__Task to carry out__
Could you transcribe every record below exactly as written, leaving out any pictures?

__Records for processing__
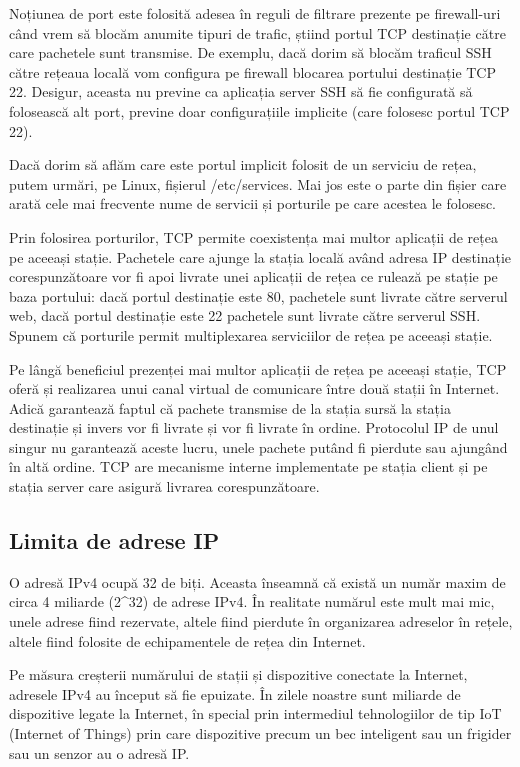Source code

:Noțiunea de port este folosită adesea în reguli de filtrare prezente pe firewall-uri când vrem să blocăm anumite tipuri de trafic, știind portul TCP destinație către care pachetele sunt transmise. De exemplu, dacă dorim să blocăm traficul SSH către rețeaua locală vom configura pe firewall blocarea portului destinație TCP 22. Desigur, aceasta nu previne ca aplicația server SSH să fie configurată să folosească alt port, previne doar configurațiile implicite (care folosesc portul TCP 22).

Dacă dorim să aflăm care este portul implicit folosit de un serviciu de rețea, putem urmări, pe Linux, fișierul /etc/services. Mai jos este o parte din fișier care arată cele mai frecvente nume de servicii și porturile pe care acestea le folosesc.

Prin folosirea porturilor, TCP permite coexistența mai multor aplicații de rețea pe aceeași stație. Pachetele care ajunge la stația locală având adresa IP destinație corespunzătoare vor fi apoi livrate unei aplicații de rețea ce rulează pe stație pe baza portului: dacă portul destinație este 80, pachetele sunt livrate către serverul web, dacă portul destinație este 22 pachetele sunt livrate către serverul SSH. Spunem că porturile permit multiplexarea serviciilor de rețea pe aceeași stație.

Pe lângă beneficiul prezenței mai multor aplicații de rețea pe aceeași stație, TCP oferă și realizarea unui canal virtual de comunicare între două stații în Internet. Adică garantează faptul că pachete transmise de la stația sursă la stația destinație și invers vor fi livrate și vor fi livrate în ordine. Protocolul IP de unul singur nu garantează aceste lucru, unele pachete putând fi pierdute sau ajungând în altă ordine. TCP are mecanisme interne implementate pe stația client și pe stația server care asigură livrarea corespunzătoare.

\subsection{Limita de adrese IP}
\label{sec:net:ip-limit}

O adresă IPv4 ocupă 32 de biți. Aceasta înseamnă că există un număr maxim de circa 4 miliarde (2^32) de adrese IPv4. În realitate numărul este mult mai mic, unele adrese fiind rezervate, altele fiind pierdute în organizarea adreselor în rețele, altele fiind folosite de echipamentele de rețea din Internet.

Pe măsura creșterii numărului de stații și dispozitive conectate la Internet, adresele IPv4 au început să fie epuizate. În zilele noastre sunt miliarde de dispozitive legate la Internet, în special prin intermediul tehnologiilor de tip IoT (Internet of Things) prin care dispozitive precum un bec inteligent sau un frigider sau un senzor au o adresă IP.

__Solution for this task__
Source code

:Noțiunea de port este folosită adesea în reguli de filtrare prezente pe firewall-uri când vrem să blocăm anumite tipuri de trafic, știind portul TCP destinație către care pachetele sunt transmise. De exemplu, dacă dorim să blocăm traficul SSH către rețeaua locală vom configura pe firewall blocarea portului destinație TCP 22. Desigur, aceasta nu previne ca aplicația server SSH să fie configurată să folosească alt port, previne doar configurațiile implicite (care folosesc portul TCP 22).

Dacă dorim să aflăm care este portul implicit folosit de un serviciu de rețea, putem urmări, pe Linux, fișierul /etc/services. Mai jos este o parte din fișier care arată cele mai frecvente nume de servicii și porturile pe care acestea le folosesc.

Prin folosirea porturilor, TCP permite coexistența mai multor aplicații de rețea pe aceeași stație. Pachetele care ajunge la stația locală având adresa IP destinație corespunzătoare vor fi apoi livrate unei aplicații de rețea ce rulează pe stație pe baza portului: dacă portul destinație este 80, pachetele sunt livrate către serverul web, dacă portul destinație este 22 pachetele sunt livrate către serverul SSH. Spunem că porturile permit multiplexarea serviciilor de rețea pe aceeași stație.

Pe lângă beneficiul prezenței mai multor aplicații de rețea pe aceeași stație, TCP oferă și realizarea unui canal virtual de comunicare între două stații în Internet. Adică garantează faptul că pachete transmise de la stația sursă la stația destinație și invers vor fi livrate și vor fi livrate în ordine. Protocolul IP de unul singur nu garantează aceste lucru, unele pachete putând fi pierdute sau ajungând în altă ordine. TCP are mecanisme interne implementate pe stația client și pe stația server care asigură livrarea corespunzătoare.

\subsection{Limita de adrese IP}
\label{sec:net:ip-limit}

O adresă IPv4 ocupă 32 de biți. Aceasta înseamnă că există un număr maxim de circa 4 miliarde (2^32) de adrese IPv4. În realitate numărul este mult mai mic, unele adrese fiind rezervate, altele fiind pierdute în organizarea adreselor în rețele, altele fiind folosite de echipamentele de rețea din Internet.

Pe măsura creșterii numărului de stații și dispozitive conectate la Internet, adresele IPv4 au început să fie epuizate. În zilele noastre sunt miliarde de dispozitive legate la Internet, în special prin intermediul tehnologiilor de tip IoT (Internet of Things) prin care dispozitive precum un bec inteligent sau un frigider sau un senzor au o adresă IP.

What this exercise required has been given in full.